By Guest Contributor Aurin Squire, cross-posted from Six Perfections
I was in the middle of chairing a meeting. We were at break when someone rushed in and interrupted our separate conversations.
Whitney Houston is dead.
I wanted to cry. The meeting went on as if on autopilot. I went through the agenda and don’t even remember what I said.
Dazed, I started talking. Too much. I was downright babbling in conversation with people. The news wasn’t penetrating. I wouldn’t allow it. A whipped a meringue coating. I spun with words, pontificated, quipped, and orchestrated several conversations somewhere above my head. I was looking down on the proceedings.
I didn’t know who to talk to about this because I didn’t even know what I should be feeling.
On the subway coming home a couple of teenagers were singing her songs into the train tunnel.
The words echo’ed as the wind of an incoming train blew through the station. The voices and whoosh of wind gave everything a ghostlike feel of spirits leaving on an exhale.
I found it grotesque at first. The teenage laughter seemed to mock the news. And then what was obscene became ephemeral. Secular music became gospel due to circumstance and location. They went through a Whitney playlist.
Didn’t we almost have it all …
I leaned my head against the 14th street sign on the green post as their voices were soon drowned out by the braking F-train.
Very few were talking. No jovial chatter and drunken banter when the doors opened. I wanted something loud, offensive, and distracting. I transferred at the next stop. I was hoping for loud banging buckets or a Black klezmer musician who some times take over the entire space with abstract atonal screeching that mimics careening trains.
There was one guitarist singing a folks song. It was a gentle lullaby and not the sort of thing you expect from New York street performers on a Saturday night in prime time.
The D train pulled up. Passengers weren’t crowding up to the doors. There was almost a fear of breaking the lullaby and frail atmosphere. People deferred and waited. The doors opened and there was hesitation. I stepped inside.

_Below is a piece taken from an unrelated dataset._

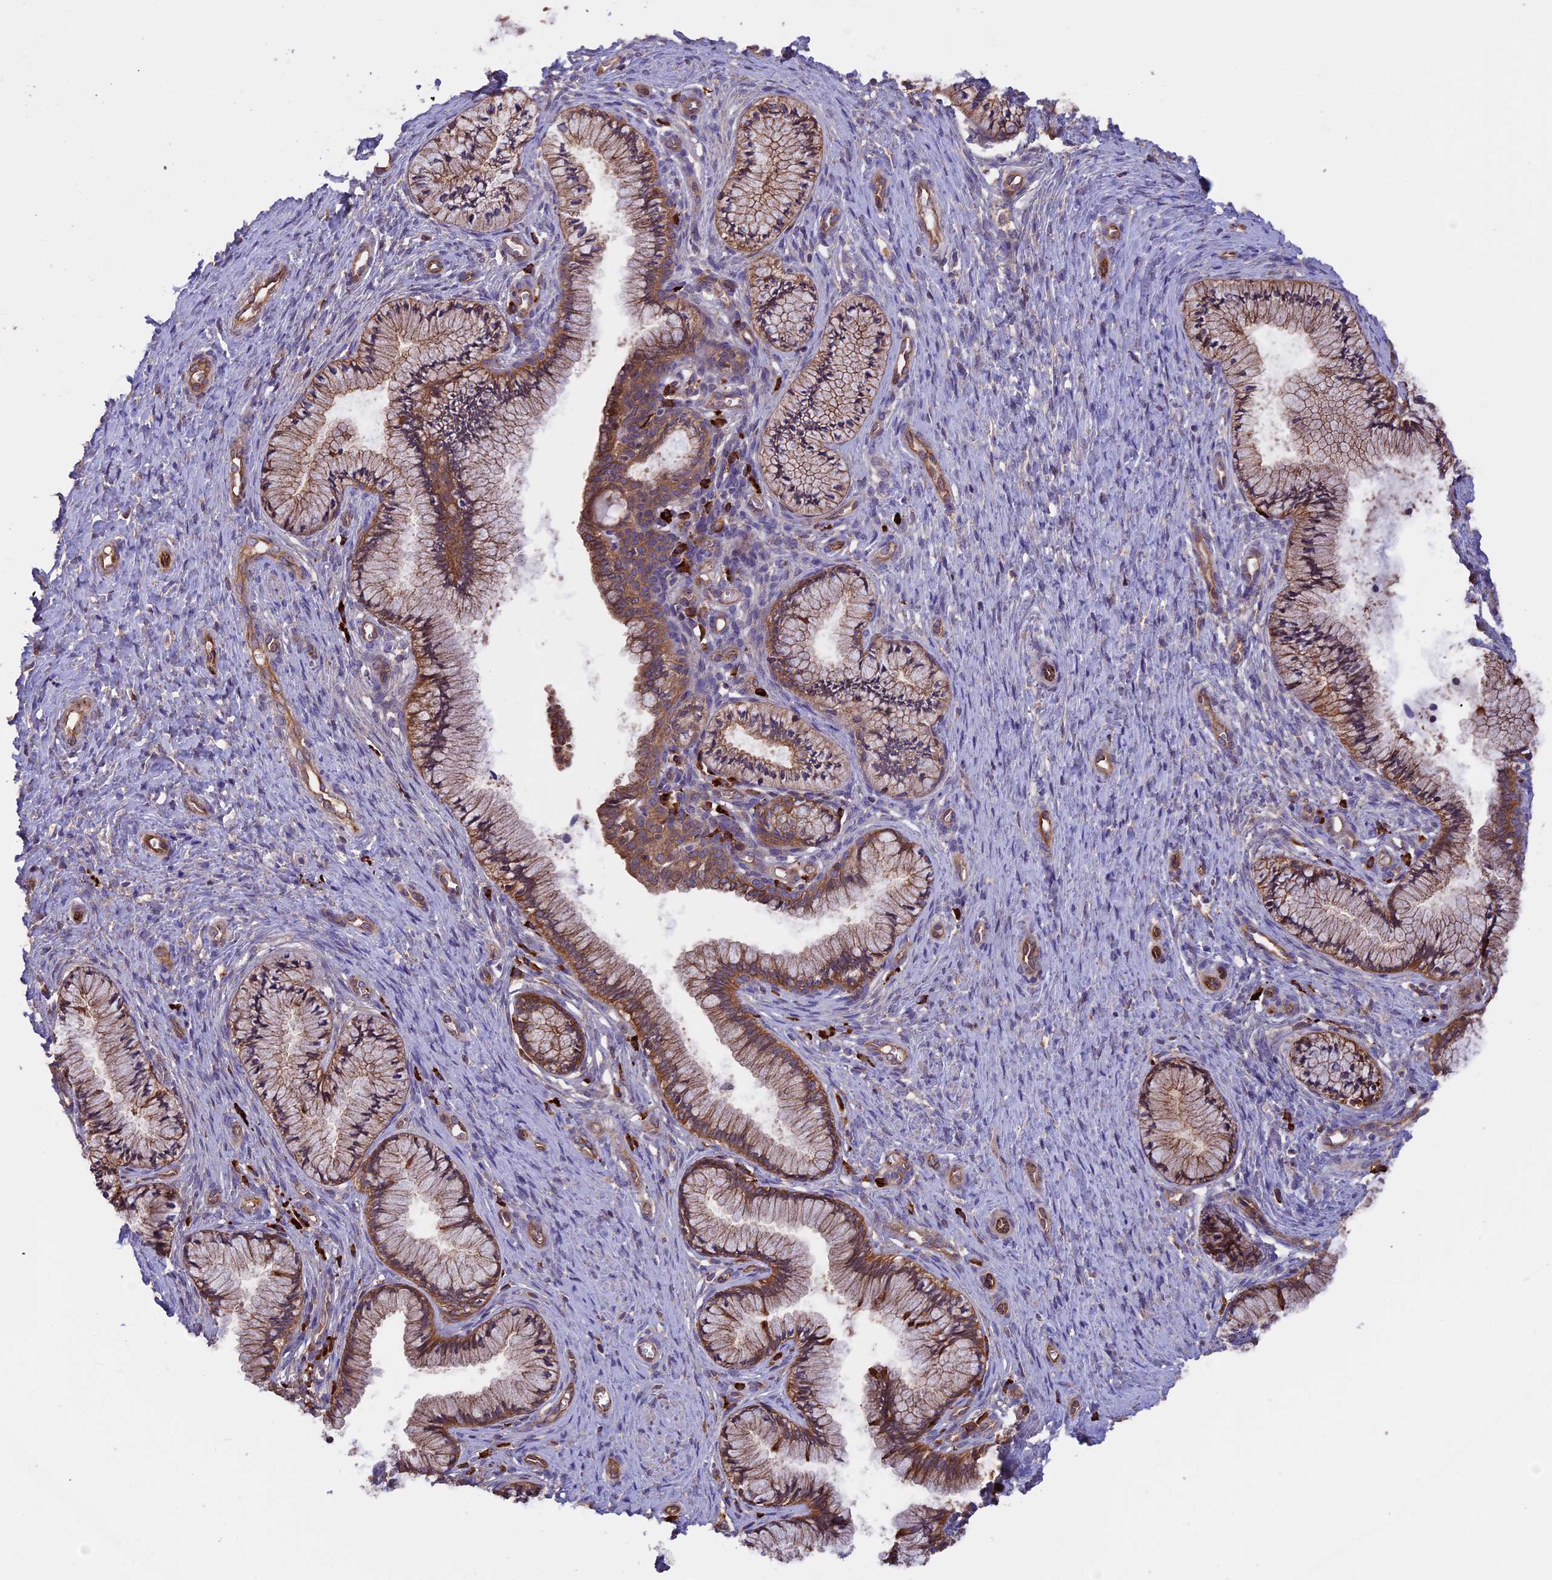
{"staining": {"intensity": "strong", "quantity": ">75%", "location": "cytoplasmic/membranous"}, "tissue": "cervix", "cell_type": "Glandular cells", "image_type": "normal", "snomed": [{"axis": "morphology", "description": "Normal tissue, NOS"}, {"axis": "topography", "description": "Cervix"}], "caption": "Immunohistochemistry (IHC) histopathology image of benign cervix: human cervix stained using immunohistochemistry shows high levels of strong protein expression localized specifically in the cytoplasmic/membranous of glandular cells, appearing as a cytoplasmic/membranous brown color.", "gene": "GAS8", "patient": {"sex": "female", "age": 36}}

Inside the D-train a young Black guy in a shiny leather jacket had his feet up and taking up 4 seats. His headphones were on and his eyes were closed. He looked sick and dazed.
At another stop, another set of passengers deferred to me when the doors opened. I motioned for them to go in and they insisted that I go first. I staggered in and sat down.
I’m still processing, still reliving, and remembering.
What’s sad is that Whitney’s death was shocking but not surprising. What’s sad is that the news seemed overdue and inevitable. That’s what a Greek tragedy feels like.
I remember standing outside Boiler Room years ago. I had too much to drink and a patron was flirting with me. He was telling me how beautiful I was and how I looked like no one else in the bar. I didn’t know how to respond to this compliment. My mind thought of beauty and in a beer haze I started babbling about Whitney Houston. I told him about my favorite performance: “Why Does It Hurt So Bad.” I gave an aesthetic breakdown of the perfect performance. The way Whitney Houston manipulated and guided the pace. Her body language and delivery. That was beautiful. and in the midst of a meaningless MTV Movie Awards Show.
He nodded along, but I could tell he was pretending. I recognized that nodding. It was “I’ll agree with whatever you want if you like me back.” I wanted him to really understand so I began to further explain why the performance was perfect. He continued nodding like a bobble head and exclaiming “wow” and “so fascinating” as I attempted to break through to him. It wasn’t working. I excused myself, hopped on the subway, and went home.
I wanted him to understand what I couldn’t describe, what I still can’t. I wanted to transfer my love through words. But it’s something you have to feel. I can’t fully express how I feel because it is beyond syllables and sentences. It is a soulful sadness. Whitney, I miss you already.